The new Dentalcare.com

The new homepage establishes value immediately for each persona type, with clear entry points into the content streams most relevant to them. The course discovery experience was entirely rebuilt — with a dedicated search function, filters by author, duration, and specialty, and a course detail page that sets clear expectations upfront.

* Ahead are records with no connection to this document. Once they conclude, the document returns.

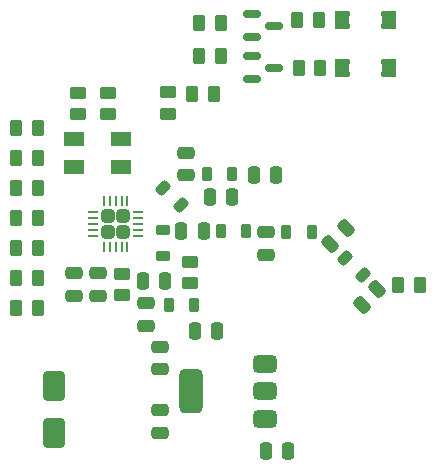
<source format=gbr>
%TF.GenerationSoftware,KiCad,Pcbnew,8.0.3+1*%
%TF.CreationDate,2024-07-15T18:43:40+00:00*%
%TF.ProjectId,ISM03,49534d30-332e-46b6-9963-61645f706362,rev?*%
%TF.SameCoordinates,Original*%
%TF.FileFunction,Paste,Bot*%
%TF.FilePolarity,Positive*%
%FSLAX46Y46*%
G04 Gerber Fmt 4.6, Leading zero omitted, Abs format (unit mm)*
G04 Created by KiCad (PCBNEW 8.0.3+1) date 2024-07-15 18:43:40*
%MOMM*%
%LPD*%
G01*
G04 APERTURE LIST*
G04 Aperture macros list*
%AMRoundRect*
0 Rectangle with rounded corners*
0 $1 Rounding radius*
0 $2 $3 $4 $5 $6 $7 $8 $9 X,Y pos of 4 corners*
0 Add a 4 corners polygon primitive as box body*
4,1,4,$2,$3,$4,$5,$6,$7,$8,$9,$2,$3,0*
0 Add four circle primitives for the rounded corners*
1,1,$1+$1,$2,$3*
1,1,$1+$1,$4,$5*
1,1,$1+$1,$6,$7*
1,1,$1+$1,$8,$9*
0 Add four rect primitives between the rounded corners*
20,1,$1+$1,$2,$3,$4,$5,0*
20,1,$1+$1,$4,$5,$6,$7,0*
20,1,$1+$1,$6,$7,$8,$9,0*
20,1,$1+$1,$8,$9,$2,$3,0*%
%AMFreePoly0*
4,1,27,0.405000,0.748540,0.473851,0.737775,0.540468,0.697134,0.586462,0.634092,0.604830,0.558249,0.592775,0.481149,0.592776,0.481149,0.558927,0.388685,0.517726,0.196112,0.503933,-0.000335,0.517820,-0.196775,0.559113,-0.389328,0.593006,-0.481776,0.593005,-0.481776,0.605097,-0.558870,0.586765,-0.634722,0.540802,-0.697786,0.474204,-0.738459,0.405000,-0.749313,0.405000,-0.750000,
0.400623,-0.750000,0.397110,-0.750551,0.394830,-0.750000,-0.645000,-0.750000,-0.645000,0.750000,0.405000,0.750000,0.405000,0.748540,0.405000,0.748540,$1*%
G04 Aperture macros list end*
%ADD10RoundRect,0.250000X-0.262500X-0.450000X0.262500X-0.450000X0.262500X0.450000X-0.262500X0.450000X0*%
%ADD11RoundRect,0.375000X0.625000X0.375000X-0.625000X0.375000X-0.625000X-0.375000X0.625000X-0.375000X0*%
%ADD12RoundRect,0.500000X0.500000X1.400000X-0.500000X1.400000X-0.500000X-1.400000X0.500000X-1.400000X0*%
%ADD13RoundRect,0.150000X-0.587500X-0.150000X0.587500X-0.150000X0.587500X0.150000X-0.587500X0.150000X0*%
%ADD14FreePoly0,0.000000*%
%ADD15FreePoly0,180.000000*%
%ADD16RoundRect,0.250000X-0.450000X0.262500X-0.450000X-0.262500X0.450000X-0.262500X0.450000X0.262500X0*%
%ADD17RoundRect,0.250000X-0.475000X0.250000X-0.475000X-0.250000X0.475000X-0.250000X0.475000X0.250000X0*%
%ADD18RoundRect,0.250000X0.475000X-0.250000X0.475000X0.250000X-0.475000X0.250000X-0.475000X-0.250000X0*%
%ADD19RoundRect,0.250000X-0.250000X-0.475000X0.250000X-0.475000X0.250000X0.475000X-0.250000X0.475000X0*%
%ADD20RoundRect,0.250000X-0.650000X1.000000X-0.650000X-1.000000X0.650000X-1.000000X0.650000X1.000000X0*%
%ADD21RoundRect,0.218750X0.381250X-0.218750X0.381250X0.218750X-0.381250X0.218750X-0.381250X-0.218750X0*%
%ADD22RoundRect,0.250000X0.450000X-0.262500X0.450000X0.262500X-0.450000X0.262500X-0.450000X-0.262500X0*%
%ADD23RoundRect,0.250000X0.262500X0.450000X-0.262500X0.450000X-0.262500X-0.450000X0.262500X-0.450000X0*%
%ADD24R,1.800000X1.200000*%
%ADD25RoundRect,0.250000X0.315000X0.315000X-0.315000X0.315000X-0.315000X-0.315000X0.315000X-0.315000X0*%
%ADD26RoundRect,0.062500X0.362500X0.062500X-0.362500X0.062500X-0.362500X-0.062500X0.362500X-0.062500X0*%
%ADD27RoundRect,0.062500X0.062500X0.362500X-0.062500X0.362500X-0.062500X-0.362500X0.062500X-0.362500X0*%
%ADD28RoundRect,0.218750X0.218750X0.381250X-0.218750X0.381250X-0.218750X-0.381250X0.218750X-0.381250X0*%
%ADD29RoundRect,0.218750X-0.424264X-0.114905X-0.114905X-0.424264X0.424264X0.114905X0.114905X0.424264X0*%
%ADD30RoundRect,0.250000X0.159099X-0.512652X0.512652X-0.159099X-0.159099X0.512652X-0.512652X0.159099X0*%
%ADD31RoundRect,0.250000X-0.159099X0.512652X-0.512652X0.159099X0.159099X-0.512652X0.512652X-0.159099X0*%
%ADD32RoundRect,0.218750X0.424264X0.114905X0.114905X0.424264X-0.424264X-0.114905X-0.114905X-0.424264X0*%
%ADD33RoundRect,0.218750X-0.218750X-0.381250X0.218750X-0.381250X0.218750X0.381250X-0.218750X0.381250X0*%
G04 APERTURE END LIST*
D10*
%TO.C,R15*%
X13819500Y24130000D03*
X15644500Y24130000D03*
%TD*%
%TO.C,R17*%
X13819500Y21590000D03*
X15644500Y21590000D03*
%TD*%
D11*
%TO.C,U1*%
X34900000Y14251299D03*
X34899999Y11951299D03*
D12*
X28600001Y11951299D03*
D11*
X34900000Y9651299D03*
%TD*%
D13*
%TO.C,Q1*%
X33760000Y41976000D03*
X33760000Y43876000D03*
X35635001Y42926000D03*
%TD*%
D14*
%TO.C,D3*%
X41452800Y39293800D03*
D15*
X45262800Y39293800D03*
%TD*%
D14*
%TO.C,D2*%
X41428500Y43384000D03*
D15*
X45238500Y43384000D03*
%TD*%
D16*
%TO.C,R19*%
X21590000Y37234500D03*
X21590000Y35409500D03*
%TD*%
D13*
%TO.C,Q2*%
X33760000Y38420000D03*
X33760000Y40320000D03*
X35635001Y39370000D03*
%TD*%
D17*
%TO.C,C1*%
X25933400Y10347999D03*
X25933400Y8448001D03*
%TD*%
D18*
%TO.C,C3*%
X25958800Y13807401D03*
X25958800Y15707399D03*
%TD*%
D19*
%TO.C,C5*%
X28920401Y17043400D03*
X30820399Y17043400D03*
%TD*%
D17*
%TO.C,C15*%
X20726400Y21955800D03*
X20726400Y20055800D03*
%TD*%
D20*
%TO.C,D1*%
X17018000Y12414001D03*
X17018000Y8413999D03*
%TD*%
D21*
%TO.C,L8*%
X26187400Y23448500D03*
X26187400Y25573500D03*
%TD*%
D22*
%TO.C,R1*%
X28524200Y21109300D03*
X28524200Y22934300D03*
%TD*%
D10*
%TO.C,R9*%
X13819500Y26670000D03*
X15644500Y26670000D03*
%TD*%
%TO.C,R10*%
X13819500Y31750000D03*
X15644500Y31750000D03*
%TD*%
D22*
%TO.C,R13*%
X22733000Y20093300D03*
X22733000Y21918300D03*
%TD*%
D10*
%TO.C,R16*%
X13819500Y19050000D03*
X15644500Y19050000D03*
%TD*%
D23*
%TO.C,R22*%
X39420000Y43384000D03*
X37595000Y43384000D03*
%TD*%
%TO.C,R23*%
X39545900Y39319200D03*
X37720900Y39319200D03*
%TD*%
D17*
%TO.C,C20*%
X24765000Y19390400D03*
X24765000Y17490400D03*
%TD*%
D19*
%TO.C,C17*%
X24526201Y21336000D03*
X26426199Y21336000D03*
%TD*%
%TO.C,C2*%
X34914801Y6883400D03*
X36814799Y6883400D03*
%TD*%
D16*
%TO.C,R18*%
X19050000Y37234500D03*
X19050000Y35409500D03*
%TD*%
D10*
%TO.C,R11*%
X13819500Y29210000D03*
X15644500Y29210000D03*
%TD*%
%TO.C,R12*%
X13819500Y34290000D03*
X15644500Y34290000D03*
%TD*%
D24*
%TO.C,Y2*%
X22675600Y30931000D03*
X18675600Y30931000D03*
X18675600Y33331000D03*
X22675600Y33331000D03*
%TD*%
D25*
%TO.C,U2*%
X22865047Y25462000D03*
X22865047Y26762000D03*
X21565047Y25462000D03*
X21565047Y26762000D03*
D26*
X24140047Y27112000D03*
X24140047Y26612000D03*
X24140047Y26112000D03*
X24140047Y25612000D03*
X24140047Y25112000D03*
D27*
X23215047Y24187000D03*
X22715047Y24187000D03*
X22215047Y24187000D03*
X21715047Y24187000D03*
X21215047Y24187000D03*
D26*
X20290047Y25112000D03*
X20290047Y25612000D03*
X20290047Y26112000D03*
X20290047Y26612000D03*
X20290047Y27112000D03*
D27*
X21215047Y28037000D03*
X21715047Y28037000D03*
X22215047Y28037000D03*
X22715047Y28037000D03*
X23215047Y28037000D03*
%TD*%
D28*
%TO.C,L7*%
X33269700Y25501600D03*
X31144700Y25501600D03*
%TD*%
%TO.C,L9*%
X32101300Y30327600D03*
X29976300Y30327600D03*
%TD*%
%TO.C,L5*%
X38806900Y25450800D03*
X36681900Y25450800D03*
%TD*%
D29*
%TO.C,L10*%
X26223499Y29199301D03*
X27726101Y27696699D03*
%TD*%
D30*
%TO.C,C7*%
X40374649Y24423449D03*
X41718151Y25766951D03*
%TD*%
D17*
%TO.C,C9*%
X34975800Y25435600D03*
X34975800Y23535600D03*
%TD*%
D18*
%TO.C,C13*%
X28194000Y30266601D03*
X28194000Y32166599D03*
%TD*%
D19*
%TO.C,C11*%
X27777401Y25501600D03*
X29677399Y25501600D03*
%TD*%
D31*
%TO.C,C4*%
X44385151Y20610751D03*
X43041649Y19267249D03*
%TD*%
D19*
%TO.C,C12*%
X30165000Y28397200D03*
X32065000Y28397200D03*
%TD*%
%TO.C,C6*%
X33898801Y30251400D03*
X35798799Y30251400D03*
%TD*%
D32*
%TO.C,L3*%
X43118501Y21778499D03*
X41615899Y23281101D03*
%TD*%
D23*
%TO.C,L1*%
X47978700Y20955000D03*
X46153700Y20955000D03*
%TD*%
D17*
%TO.C,C19*%
X18694400Y21955800D03*
X18694400Y20055800D03*
%TD*%
D16*
%TO.C,R4*%
X26670000Y37285300D03*
X26670000Y35460300D03*
%TD*%
D10*
%TO.C,R2*%
X29313500Y43180000D03*
X31138500Y43180000D03*
%TD*%
D23*
%TO.C,R5*%
X30503500Y37160200D03*
X28678500Y37160200D03*
%TD*%
D10*
%TO.C,R3*%
X29313500Y40386000D03*
X31138500Y40386000D03*
%TD*%
D33*
%TO.C,L11*%
X26725100Y19304000D03*
X28850100Y19304000D03*
%TD*%
M02*

</source>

The cross-selling integration was the most strategically important change: instead of treating product promotion as a banner layer on top of educational content, we embedded product suggestions contextually within articles and courses — reinforcing brand credibility by aligning products with professional learning moments rather than interrupting them.

New homepage design
New homepage — persona-centric entry points, cleaner hierarchy, and immediate value proposition
Course discovery experience
Redesigned course discovery — search, filters, and a hero section that sets clear expectations per course
Course discovery experience
Redesigned Product list page — Clear hierarchy of collections and well defined CTA to learn more
Design system & accessibility

Built for a global audience

Dentalcare.com serves dental professionals across multiple geographies, languages, and devices. The redesign was built with accessibility and internationalisation as first-class requirements — not post-launch additions.

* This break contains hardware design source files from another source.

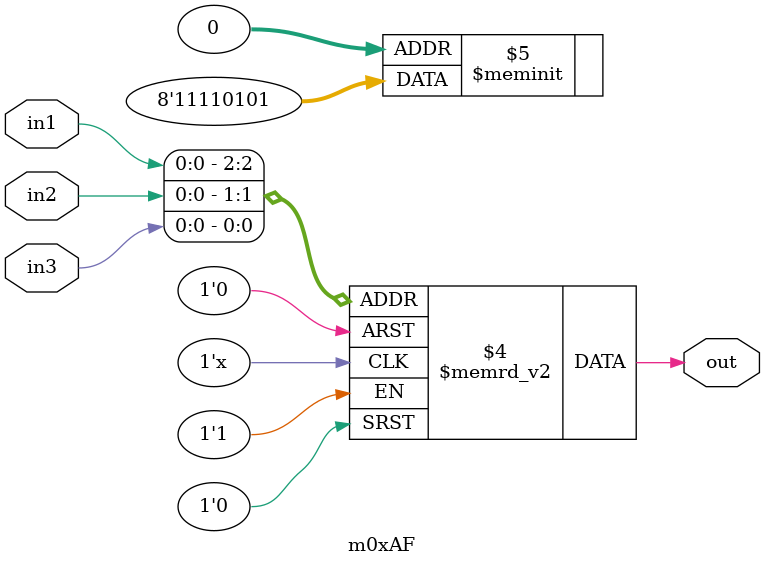
<source format=v>
module m0xAF(output out, input in1, in2, in3);

   always @(in1, in2, in3)
     begin
        case({in1, in2, in3})
          3'b000: {out} = 1'b1;
          3'b001: {out} = 1'b0;
          3'b010: {out} = 1'b1;
          3'b011: {out} = 1'b0;
          3'b100: {out} = 1'b1;
          3'b101: {out} = 1'b1;
          3'b110: {out} = 1'b1;
          3'b111: {out} = 1'b1;
        endcase // case ({in1, in2, in3})
     end // always @ (in1, in2, in3)

endmodule // m0xAF
</source>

Standards applied across the redesign
WCAG 2.1 AA compliance Multi-language layout support Mobile-first responsive design SEO-informed IA decisions Consistent P&G design language Keyboard navigable flows Accessible form components Contrast-compliant typography system
Outcomes

Results across every metric

The redesigned platform delivered measurable improvements across all primary success metrics within 6 months of launch: 40% increase in user engagement through contextually relevant course recommendations, 15% lift in cross-sell conversion through contextual product integration, and a 30% reduction in drop-off through simplified navigation and reduced cognitive load.

The persona-based entry points became the most immediately impactful structural change — first-session task completion rates improved significantly across all three user types, because each persona now had a clear path into the content most relevant to them.